**WHAT TO WORK ON:** Copy out the records below with each instance of "Python script" swapped for "Python module", leaving everything else as it is. Leave the pictures out of your copy.

**TASK INPUT:**
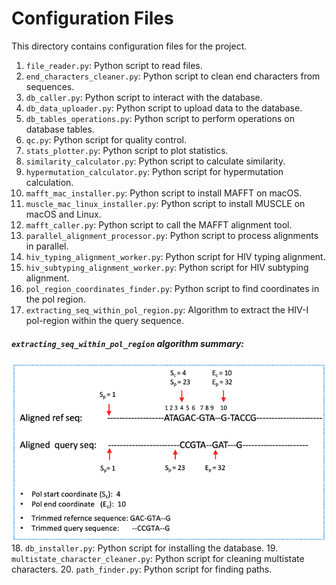 # Configuration Files

This directory contains configuration files for the project.

1. `file_reader.py`: Python script to read files.
2. `end_characters_cleaner.py`: Python script to clean end characters from sequences.
3. `db_caller.py`: Python script to interact with the database.
4. `db_data_uploader.py`: Python script to upload data to the database.
5. `db_tables_operations.py`: Python script to perform operations on database tables.
6. `qc.py`: Python script for quality control.
7. `stats_plotter.py`: Python script to plot statistics.
8. `similarity_calculator.py`: Python script to calculate similarity.
9. `hypermutation_calculator.py`: Python script for hypermutation calculation.
10. `mafft_mac_installer.py`: Python script to install MAFFT on macOS.
11. `muscle_mac_linux_installer.py`: Python script to install MUSCLE on macOS and Linux.
12. `mafft_caller.py`: Python script to call the MAFFT alignment tool.
13. `parallel_alignment_processor.py`: Python script to process alignments in parallel.
14. `hiv_typing_alignment_worker.py`: Python script for HIV typing alignment.
15. `hiv_subtyping_alignment_worker.py`: Python script for HIV subtyping alignment.
16. `pol_region_coordinates_finder.py`: Python script to find coordinates in the pol region.
17. `extracting_seq_within_pol_region.py`: Algorithm to extract the HIV-I pol-region within the query sequence.
   ##### `extracting_seq_within_pol_region` algorithm summary:
   ![algorithm summary](../figures/pol_region_finder_extractor.png)
18. `db_installer.py`: Python script for installing the database.
19. `multistate_character_cleaner.py`: Python script for cleaning multistate characters.
20. `path_finder.py`: Python script for finding paths.
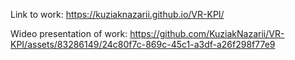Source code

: Link to work:
https://kuziaknazarii.github.io/VR-KPI/

Wideo presentation of work:
https://github.com/KuziakNazarii/VR-KPI/assets/83286149/24c80f7c-869c-45c1-a3df-a26f298f77e9

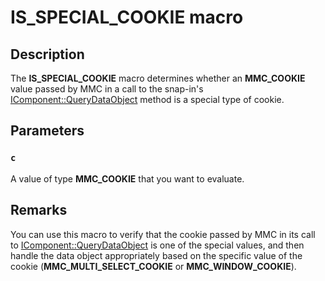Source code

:# IS_SPECIAL_COOKIE macro

## Description

The
**IS_SPECIAL_COOKIE** macro determines whether an **MMC_COOKIE** value passed by MMC in a call to the snap-in's
[IComponent::QueryDataObject](https://learn.microsoft.com/windows/desktop/api/mmc/nf-mmc-icomponent-querydataobject) method is a special type of cookie.

## Parameters

### `c`

A value of type **MMC_COOKIE** that you want to evaluate.

## Remarks

You can use this macro to verify that the cookie passed by MMC in its call to [IComponent::QueryDataObject](https://learn.microsoft.com/windows/desktop/api/mmc/nf-mmc-icomponent-querydataobject) is one of the special values, and then handle the data object appropriately based on the specific value of the cookie (**MMC_MULTI_SELECT_COOKIE** or **MMC_WINDOW_COOKIE**).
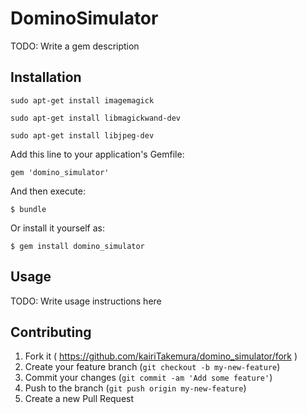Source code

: # DominoSimulator

TODO: Write a gem description

## Installation

    sudo apt-get install imagemagick

    sudo apt-get install libmagickwand-dev

    sudo apt-get install libjpeg-dev

Add this line to your application's Gemfile:

    gem 'domino_simulator'

And then execute:

    $ bundle

Or install it yourself as:

    $ gem install domino_simulator

## Usage

TODO: Write usage instructions here

## Contributing

1. Fork it ( https://github.com/kairiTakemura/domino_simulator/fork )
2. Create your feature branch (`git checkout -b my-new-feature`)
3. Commit your changes (`git commit -am 'Add some feature'`)
4. Push to the branch (`git push origin my-new-feature`)
5. Create a new Pull Request
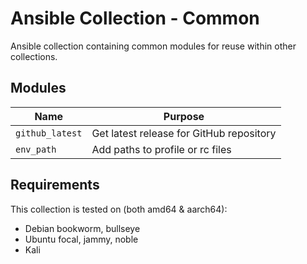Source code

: # Ansible Collection - Common

Ansible collection containing common modules for reuse within other collections.

## Modules

| Name | Purpose |
| ---- | ------- |
| `github_latest` | Get latest release for GitHub repository |
| `env_path` | Add paths to profile or rc files |

## Requirements

This collection is tested on (both amd64 & aarch64):

- Debian bookworm, bullseye
- Ubuntu focal, jammy, noble
- Kali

**ANSWER FOR THIS EXERCISE:**
 # Configuration Files

This directory contains configuration files for the project.

1. `file_reader.py`: Python module to read files.
2. `end_characters_cleaner.py`: Python module to clean end characters from sequences.
3. `db_caller.py`: Python module to interact with the database.
4. `db_data_uploader.py`: Python module to upload data to the database.
5. `db_tables_operations.py`: Python module to perform operations on database tables.
6. `qc.py`: Python module for quality control.
7. `stats_plotter.py`: Python module to plot statistics.
8. `similarity_calculator.py`: Python module to calculate similarity.
9. `hypermutation_calculator.py`: Python module for hypermutation calculation.
10. `mafft_mac_installer.py`: Python module to install MAFFT on macOS.
11. `muscle_mac_linux_installer.py`: Python module to install MUSCLE on macOS and Linux.
12. `mafft_caller.py`: Python module to call the MAFFT alignment tool.
13. `parallel_alignment_processor.py`: Python module to process alignments in parallel.
14. `hiv_typing_alignment_worker.py`: Python module for HIV typing alignment.
15. `hiv_subtyping_alignment_worker.py`: Python module for HIV subtyping alignment.
16. `pol_region_coordinates_finder.py`: Python module to find coordinates in the pol region.
17. `extracting_seq_within_pol_region.py`: Algorithm to extract the HIV-I pol-region within the query sequence.
   ##### `extracting_seq_within_pol_region` algorithm summary:
   ![algorithm summary](../figures/pol_region_finder_extractor.png)
18. `db_installer.py`: Python module for installing the database.
19. `multistate_character_cleaner.py`: Python module for cleaning multistate characters.
20. `path_finder.py`: Python module for finding paths.
Source code

: Link to work:
https://kuziaknazarii.github.io/VR-KPI/

Wideo presentation of work:
https://github.com/KuziakNazarii/VR-KPI/assets/83286149/24c80f7c-869c-45c1-a3df-a26f298f77e9

Source code

:# IS_SPECIAL_COOKIE macro

## Description

The
**IS_SPECIAL_COOKIE** macro determines whether an **MMC_COOKIE** value passed by MMC in a call to the snap-in's
[IComponent::QueryDataObject](https://learn.microsoft.com/windows/desktop/api/mmc/nf-mmc-icomponent-querydataobject) method is a special type of cookie.

## Parameters

### `c`

A value of type **MMC_COOKIE** that you want to evaluate.

## Remarks

You can use this macro to verify that the cookie passed by MMC in its call to [IComponent::QueryDataObject](https://learn.microsoft.com/windows/desktop/api/mmc/nf-mmc-icomponent-querydataobject) is one of the special values, and then handle the data object appropriately based on the specific value of the cookie (**MMC_MULTI_SELECT_COOKIE** or **MMC_WINDOW_COOKIE**).
Source code

: # DominoSimulator

TODO: Write a gem description

## Installation

    sudo apt-get install imagemagick

    sudo apt-get install libmagickwand-dev

    sudo apt-get install libjpeg-dev

Add this line to your application's Gemfile:

    gem 'domino_simulator'

And then execute:

    $ bundle

Or install it yourself as:

    $ gem install domino_simulator

## Usage

TODO: Write usage instructions here

## Contributing

1. Fork it ( https://github.com/kairiTakemura/domino_simulator/fork )
2. Create your feature branch (`git checkout -b my-new-feature`)
3. Commit your changes (`git commit -am 'Add some feature'`)
4. Push to the branch (`git push origin my-new-feature`)
5. Create a new Pull Request
Source code

: # Ansible Collection - Common

Ansible collection containing common modules for reuse within other collections.

## Modules

| Name | Purpose |
| ---- | ------- |
| `github_latest` | Get latest release for GitHub repository |
| `env_path` | Add paths to profile or rc files |

## Requirements

This collection is tested on (both amd64 & aarch64):

- Debian bookworm, bullseye
- Ubuntu focal, jammy, noble
- Kali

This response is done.